The Senate passed the plan 32-17. The House voted 65-53. The General Assembly’s annual session is scheduled to conclude this week, returning next spring to adjust the second year of the spending plan.
The budget was written by Republicans, who won large majorities in both chambers in last year’s elections and also acquired an ally in GOP Gov. Pat McCrory. It is the first time Republicans have controlled both the legislative and executive branches of state government since 1870.
House Speaker Thom Tillis, a GOP candidate for U.S. Senate, took the unusual step of debating the legislation after criticism that it shortchanges the poor and middle class.
“This is about a different means to the same end. What I do know is that prior means didn’t work,” said Tillis, R-Mecklenburg. “Does anybody really think that I came down to this Legislature so that we couldn’t take care of people who were helpless and need the state’s help? That’s absurd.”

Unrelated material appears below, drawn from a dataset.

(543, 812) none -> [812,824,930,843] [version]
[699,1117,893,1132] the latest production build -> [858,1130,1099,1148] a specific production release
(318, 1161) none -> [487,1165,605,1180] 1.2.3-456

GOP lawmakers said they acted responsibly by passing a budget only 2 percent greater than the $20.2 billion lawmakers allocated last year. The spending plan fully funds state pensions and the state health insurance plan, covers spiraling Medicaid costs, matches expected classroom demands from elementary schools to universities, and offers $10 million to compensate victims of the state’s now-defunct forced-sterilization program, legislative leaders said. That’s in addition to about $524 million in planned tax cuts over the next two years that GOP lawmakers predict will spur new business investment and job creation.
The spending blueprint for this year and next is driven primarily by Medicaid expenses and tax cuts, which together account for about $2 billion over the two years, said Rep. Nelson Dollar, R-Wake, a House budget co-chairman.
Democrats focused their criticism on the scheduled tax cuts, which they say will mostly benefit the wealthy and big corporations. The $260 million cut in overall public education spending this year will alienate more teachers already near the nation’s bottom in pay, eliminate their job security, and lead to more congested classes, opponents said.
“This is the middle piece of the Republican agenda. The tax bill which we passed was step one. It cut a half-billion dollars out of revenue to provide gifts to the wealthiest people in the state and to out-of-state corporations. Then you’re short a half-billion and we start on everybody else,” said Sen. Martin Nesbitt, leader of the chamber’s Democrats. “Take it out of the middle class. Take it out of services to the people. And then pass an elections bill so they can’t get to the polls to get retribution.”
Nesbitt was referring to another piece of disputed Republican-written legislation the Senate was debating Wednesday: a law that would place sweeping new restrictions on when, where and how citizens can vote. The measure would cut the state’s early voting period by a week, eliminate same-day voter registration, require voters to present a government-issued photo ID at the polls, and increase the maximum individual campaign contribution for wealthy donors.
Spending cuts are affecting public schools and colleges and hurting education funding for rural communities, said Nesbitt, who also bemoaned earlier cuts to employment benefits and the state’s rejection of federal funds to expand Medicaid coverage to the poor and disabled.
Senate GOP leaders said the Legislature’s first priority was to stabilize state finances wracked by years of recession and what they described as mismanagement by Democrats who previously held the purse strings.
“We will definitely go along and take responsibility for this budget if you’ll accept all of those that put us in the hole,” said Sen. Jerry Tillman, R-Randolph, who helped write the spending plan. “We’ve got a balanced budget that’s going to meet the revenue that we expect to come in. That’s the way we chose to do the budget. I think you’ll end up liking it. The schools will not close, they will operate.”